According to the second aspect of the present invention, in the regenerative power discharging circuit, when a plurality of the switching elements are connected in parallel, if the current shunted to each element tends to be biased to one side, the ON resistance at the time of switching is reduced. Since the current is increased to suppress the current, the current is less likely to be biased, and damage to the element can be prevented.

According to the third aspect of the present invention, since the switching element is a MOS field effect transistor, it is possible to perform a switching operation by applying a voltage to a gate and realize high-speed switching. It becomes possible.

According to the fourth aspect of the invention, by using an IGBT as the switching element, it is possible to perform a switching operation by applying a voltage to the gate,
It is possible to realize a higher breakdown voltage and a larger current than a MOS type field effect transistor.

[Brief description of the drawings]

FIG. 1 is a circuit diagram showing an AC-DC converter, an inverter, and a motor according to an embodiment of the present invention.

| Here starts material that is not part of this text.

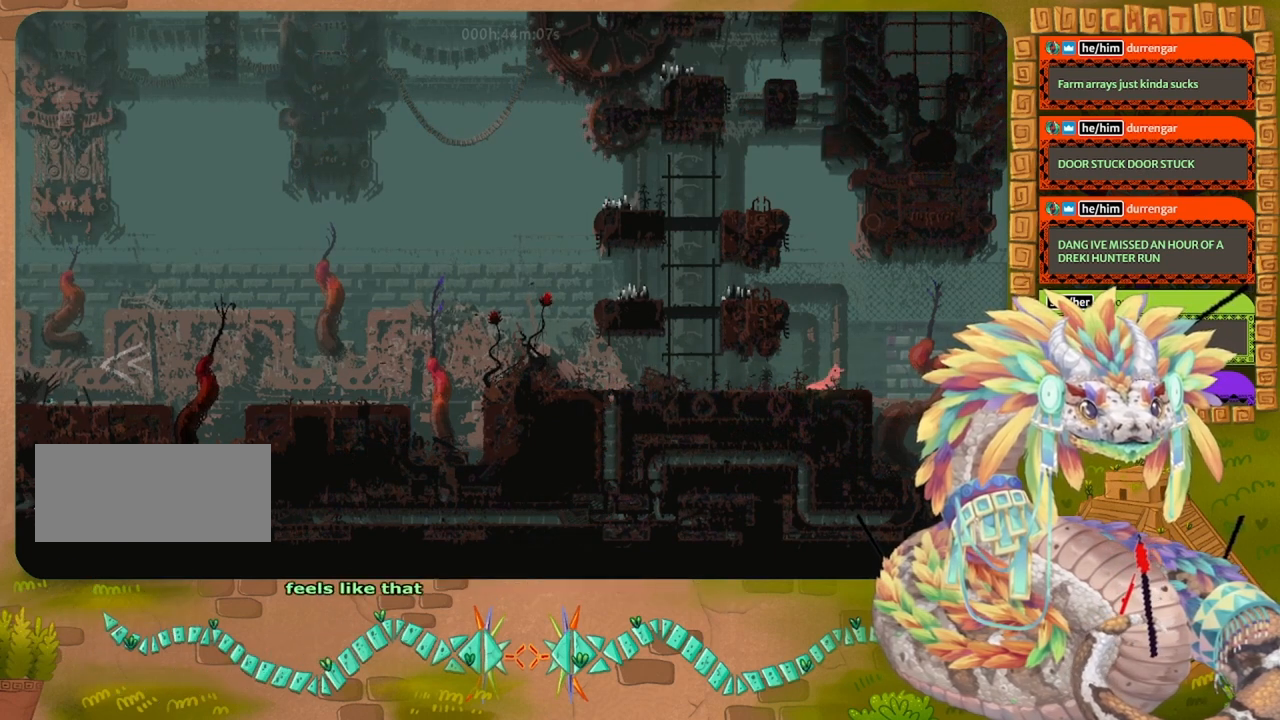
Gameplay with keyboard and mouse; each line is a JSON object with the keys held at the frame after it. "events" lists presses ("down") and releases ("up") of "down", "grab", "jump", "left", "right", "spin", "throw" and "up" between this image and that frame as [ms after this image, input, new state], when the widget could be followed in between. No other keys are recorded. Mouse buttons are not recorded. Key names are as the overlay labels them; some are game actions (e.g. jump) rather than physical keys. Not read: mouse_move.
{"keys": ["left"], "events": [[100, "left", "down"], [133, "grab", "up"]]}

FIG. 2 is a MOSFET in the regenerative power discharge circuit of FIG.
FIG. 5 is a diagram showing switching characteristics of the switching device.

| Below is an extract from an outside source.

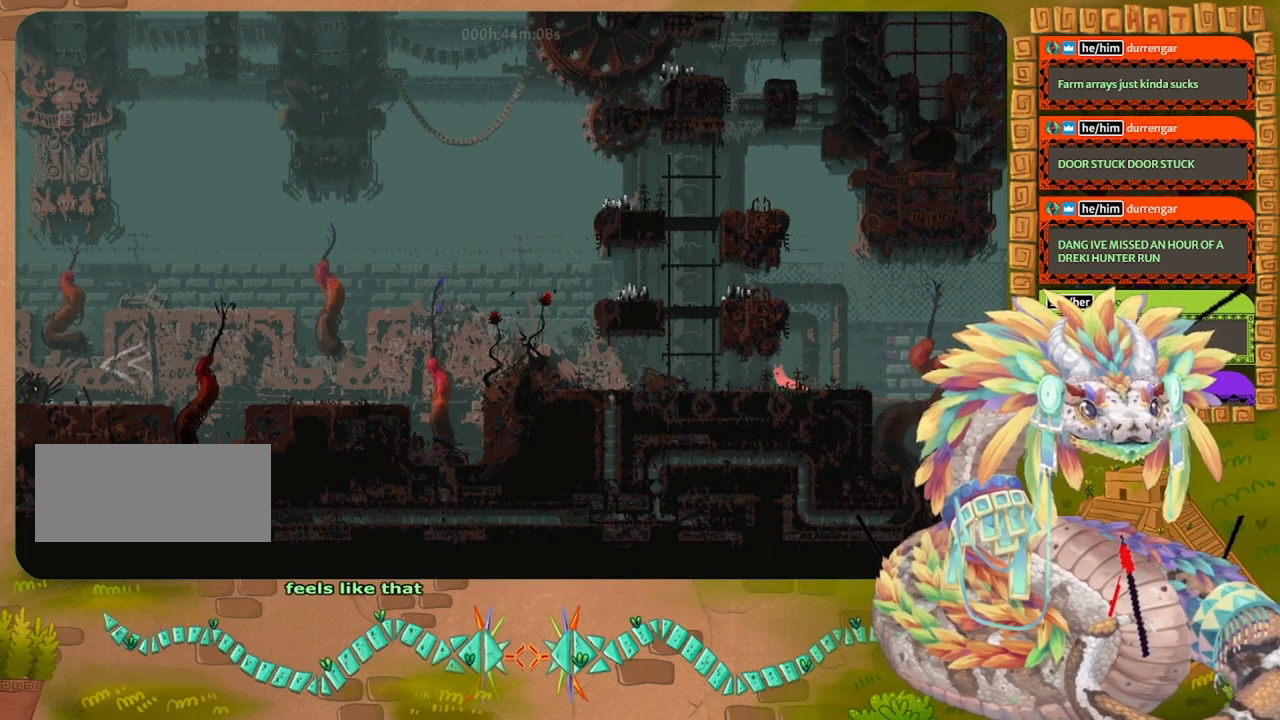
{"keys": ["left"], "events": []}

FIG. 3 is a circuit diagram showing a modified example of the regenerative power discharge circuit of FIG.

[Explanation of symbols]

 1 AC-DC converter 2 Regenerative power discharge circuit 3 IC circuit Q1, Q2, Q3 MOSFET Q1 ', Q2', Q3 'IGBT

Claims (4)

[Claims] A DC output is supplied by rectifying and smoothing an AC input, wherein a voltage rise detecting means for detecting a rise in a voltage generated by regenerative power from a DC output side; In an AC-DC converter provided with a regenerative power discharging circuit constituted by a switching means for starting discharge of regenerative power by detection, the switching means is constituted by a switching element which performs a switching operation by applying a voltage to a gate. An AC-DC converter characterized by the above-mentioned. 2. The AC-DC converter according to claim 1, wherein a plurality of the switching elements are connected in parallel in the regenerative power discharging circuit. 3. The AC / DC converter according to claim 1, wherein the switching element is a MOS field effect transistor. 4. The AC-DC converter according to claim 1, wherein the switching element is an IGBT.